**Consigna**:
Retoma el texto sobre el psicoanálisis con padres y niños y continúalo a partir de su última oración.

Green, en De Locuras Privadas, afirma, refiriéndose a la clínica psicoanalítica con pacientes que presentan estados fronterizos, :“Lo que se demanda del analista es algo más que sus capacidades afectivas y su empatía ; es, de hecho, su funcionamiento mental, porque las formaciones de sentido han sido puestas fuera de circuito en el paciente.” (Green, 1990, pág 59). Esto se debe tener en cuenta en el trabajo con los padres porque, más allá del diagnóstico, es muy frecuente que las transferencias que se ponen en juego sean masivas y confusas.

Que los padres incidan en el niño y que las vivencias ocupen un lugar fundamental, no implica pensar que es lo externo lo que determina el funcionamiento psíquico. En principio, es un interno-externo indiferenciado, pero en el que no podemos eludir el poder creativo de la psiquis.

Cuando trabajamos con los padres, hablamos fundamentalmente de ellos y las referencias que hacemos al hijo son en función de conflictos de ellos que se entraman con los del niño.

Y cuando trabajamos con el niño tendremos en cuenta qué es lo que hace el niño con su percepción de la realidad psíquica materno-paterna y con los juicios derivados de ella.

Qué escucha él de los padres, cómo los ve?. ¿Qué es lo que él hace con esa realidad?.

 

Muchas veces el niño desestima o desmiente algo de lo percibido o pensado y eso retorna de diferentes modos. Resumiendo, a través del tratamiento de los padres se posibilitan ciertos caminos: desprendimiento de fijaciones pulsionales, apertura del narcisismo (en tanto se modifique la estructura narcisista de los padres), inhibición de la repetición compulsiva (en tanto aquellos puedan ligar, resignificando, el accionar del hijo), entre otros, sin poder prever los avatares posteriores.

Con los niños, operamos sobre los tiempos mismos de la constitución psíquica. Es diferente pensar la estructura como dada a pensar que el niño nace en una estructura, que el lenguaje lo antecede, pero que él mismo se va a ir constituyendo en una historia y que el lenguaje opera como reorganizante a posteriori, fundando el preconciente.

**Datos proporcionados**:
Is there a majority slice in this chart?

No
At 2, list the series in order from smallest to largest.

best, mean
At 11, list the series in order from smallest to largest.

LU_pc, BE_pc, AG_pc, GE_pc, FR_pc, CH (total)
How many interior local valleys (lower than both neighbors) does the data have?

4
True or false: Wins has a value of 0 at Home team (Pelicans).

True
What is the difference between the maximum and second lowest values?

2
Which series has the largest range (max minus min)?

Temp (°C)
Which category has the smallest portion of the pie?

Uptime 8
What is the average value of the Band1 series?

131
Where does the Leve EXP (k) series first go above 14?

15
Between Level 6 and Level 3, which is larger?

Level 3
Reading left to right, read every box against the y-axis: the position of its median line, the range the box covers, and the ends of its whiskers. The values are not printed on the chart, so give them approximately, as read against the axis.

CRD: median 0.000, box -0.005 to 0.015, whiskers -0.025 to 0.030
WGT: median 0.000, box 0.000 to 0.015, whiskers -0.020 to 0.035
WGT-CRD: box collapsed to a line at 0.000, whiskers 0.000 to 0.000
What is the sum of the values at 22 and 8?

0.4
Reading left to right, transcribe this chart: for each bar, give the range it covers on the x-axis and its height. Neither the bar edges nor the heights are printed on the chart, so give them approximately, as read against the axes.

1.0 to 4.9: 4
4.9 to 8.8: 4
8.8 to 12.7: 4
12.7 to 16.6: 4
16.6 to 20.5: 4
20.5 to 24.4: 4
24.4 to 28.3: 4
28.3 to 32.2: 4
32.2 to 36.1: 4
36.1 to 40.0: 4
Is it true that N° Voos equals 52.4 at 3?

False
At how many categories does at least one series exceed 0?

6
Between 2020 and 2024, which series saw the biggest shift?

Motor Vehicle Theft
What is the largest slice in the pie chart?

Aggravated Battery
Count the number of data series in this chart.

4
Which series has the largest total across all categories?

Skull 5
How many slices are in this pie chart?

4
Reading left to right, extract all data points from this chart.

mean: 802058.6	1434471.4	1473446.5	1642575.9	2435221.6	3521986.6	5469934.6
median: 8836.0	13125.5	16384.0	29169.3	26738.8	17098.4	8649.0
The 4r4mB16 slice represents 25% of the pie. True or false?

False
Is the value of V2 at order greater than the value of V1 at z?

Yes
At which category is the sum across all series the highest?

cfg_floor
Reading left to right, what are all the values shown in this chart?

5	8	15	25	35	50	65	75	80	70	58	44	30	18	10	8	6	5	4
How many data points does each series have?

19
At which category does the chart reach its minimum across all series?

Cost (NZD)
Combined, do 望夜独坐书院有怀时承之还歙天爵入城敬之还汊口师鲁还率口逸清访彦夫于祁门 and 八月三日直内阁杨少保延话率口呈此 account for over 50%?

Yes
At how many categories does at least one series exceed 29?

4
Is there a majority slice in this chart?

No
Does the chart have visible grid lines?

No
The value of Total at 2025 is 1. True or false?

**Respuesta**:
Si como analistas debemos mantener la atención flotante, con los niños, con quienes esto se hace bastante difícil, podemos hablar, como hacía Rodrigué, de una disponibilidad a jugar. O, mejor aún, de una disponibilidad a registrar las propias pasiones, afectos, recuerdos, de mirar y escuchar sin quedar atrapados en el pedido de los padres ni en objetivos pedagógicos. Y así podremos organizar el material de acuerdo a la secuencia, a las reiteraciones y a la historia. ¿Qué se repite, cuándo interrumpe el juego ese niño, cómo se ha armado esa historia?

Armar una trama es diferente a develar una historia. Armar una trama implica, muchas veces, develar muchas historias para poder construir una diferente.

Ser el disparador de un armado: de la represión primaria y de la diferenciación intersistémica, del registro y la expresión de afectos, de la ligazón como freno a la pura descarga pulsional, estableciendo redes de pensamiento, de la puesta en juego de filtros para el exceso pulsional (de sí mismo y de los otros) es una meta diferente a: que donde era Ello advenga el Yo.

Función estructurante del analista, que implica ligar (a través de la contención, de los imperativos categóricos, del funcionamiento en espejo, del poner en palabras, etc.) aquello que ha dejado huellas que incitan a la repetición del movimiento desinscriptor.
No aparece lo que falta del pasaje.